__EJERCICIO PROPUESTO__. Enumera, en orden de aparición, todas las referencias bíblicas que el texto sobre Malaquías y Judas pone entre paréntesis, tal como figuran en él.

***** TEXTO FUENTE *****

LAS ESCENAS FINALES DE MALAQUÍAS Y JUDAS
Parte 2
Al comienzo de este solemne discurso, el apóstol nos da a conocer que le fue impuesta en su corazón la necesidad de escribirnos "acerca de nuestra común salvación." (Judas 3). Esto habría sido su tarea más deleitable. Habría sido su gozo y su refrigerio explayarse sobre los privilegios presentes y las glorias futuras envueltos en los amplios pliegues de esa preciosa palabra "salvación." Pero él sintió que le era "necesario" apartarse de este trabajo más agradable para fortalecer nuestras almas contra la marea creciente de error y mal que amenazaba los fundamentos mismos del Cristianismo. "Amados, mientras me esforzaba por escribiros acerca de nuestra común salvación, me ha sido necesario escribir para exhortaros a que contendáis eficazmente por la fe que fue entregada una vez a los santos." (v. 3 - RVA). Todo lo que era vital y fundamental estaba en juego. Se trataba de contender eficazmente (o, ardientemente) por la fe misma. "Porque algunos hombres han entrado encubiertamente, los que desde antes habían sido destinados para esta condenación, hombres impíos, que convierten en libertinaje la gracia de nuestro Dios, y niegan a Dios el único soberano, y a nuestro Señor Jesucristo." (v. 4).
Esto es muchísimo peor de todo lo que tenemos en Malaquías. Allí se trataba de un asunto de la ley, como leemos, "Acordaos de la ley de Moisés mi siervo, al cual encargué en Horeb ordenanzas y leyes para todo Israel." (Malaquías 4:4). Pero en Judas no se trata del olvido de la ley, sino, en realidad, de convertir en sensualidad la gracia pura y preciosa de Dios, y de negar el Señorío de Cristo. Por consiguiente, en lugar de extenderse sobre la salvación de Dios, el apóstol procura fortalecernos contra la perversidad e iniquidad de los hombres. "Mas quiero recordaros, ya que una vez lo habéis sabido, que el Señor, habiendo salvado al pueblo sacándolo de Egipto, después destruyó a los que no creyeron. Y a los ángeles que no guardaron su dignidad, sino que abandonaron su propia morada, los ha guardado bajo oscuridad, en prisiones eternas, para el juicio del gran día." (vv. 5, 6).

***** DATOS EXTRAÍDOS *****

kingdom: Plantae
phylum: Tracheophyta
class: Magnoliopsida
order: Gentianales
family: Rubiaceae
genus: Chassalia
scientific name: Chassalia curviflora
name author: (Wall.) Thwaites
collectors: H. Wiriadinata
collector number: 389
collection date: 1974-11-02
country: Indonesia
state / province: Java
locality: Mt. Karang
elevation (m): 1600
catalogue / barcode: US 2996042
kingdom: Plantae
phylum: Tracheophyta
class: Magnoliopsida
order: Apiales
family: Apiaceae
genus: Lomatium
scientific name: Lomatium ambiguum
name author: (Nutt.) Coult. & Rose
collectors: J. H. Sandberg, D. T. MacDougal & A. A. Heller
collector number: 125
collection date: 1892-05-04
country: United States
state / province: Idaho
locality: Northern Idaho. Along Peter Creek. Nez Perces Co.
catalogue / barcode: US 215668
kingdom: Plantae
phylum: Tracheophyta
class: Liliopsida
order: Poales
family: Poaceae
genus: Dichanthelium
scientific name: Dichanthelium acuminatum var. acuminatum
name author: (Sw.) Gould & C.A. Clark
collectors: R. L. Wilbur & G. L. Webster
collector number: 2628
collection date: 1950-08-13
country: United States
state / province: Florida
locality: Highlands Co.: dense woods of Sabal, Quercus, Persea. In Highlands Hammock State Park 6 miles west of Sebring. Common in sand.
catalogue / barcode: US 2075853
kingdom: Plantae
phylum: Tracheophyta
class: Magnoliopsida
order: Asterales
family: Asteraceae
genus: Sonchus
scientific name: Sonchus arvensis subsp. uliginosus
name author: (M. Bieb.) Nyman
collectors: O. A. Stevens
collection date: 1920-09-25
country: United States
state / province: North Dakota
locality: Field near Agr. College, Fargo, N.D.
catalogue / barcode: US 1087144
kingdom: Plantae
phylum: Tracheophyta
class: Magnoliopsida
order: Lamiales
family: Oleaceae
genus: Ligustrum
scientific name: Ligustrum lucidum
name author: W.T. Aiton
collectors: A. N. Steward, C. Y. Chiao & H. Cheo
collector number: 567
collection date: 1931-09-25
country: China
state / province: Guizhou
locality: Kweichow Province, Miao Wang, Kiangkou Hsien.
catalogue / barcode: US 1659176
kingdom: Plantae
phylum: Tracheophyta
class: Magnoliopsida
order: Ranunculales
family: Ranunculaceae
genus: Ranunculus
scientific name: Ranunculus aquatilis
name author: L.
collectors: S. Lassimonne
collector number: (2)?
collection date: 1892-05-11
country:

*****

__RESULTADO DE TAREA__.
- Judas 3
- v. 3 - RVA
- v. 4
- Malaquías 4:4
- vv. 5, 6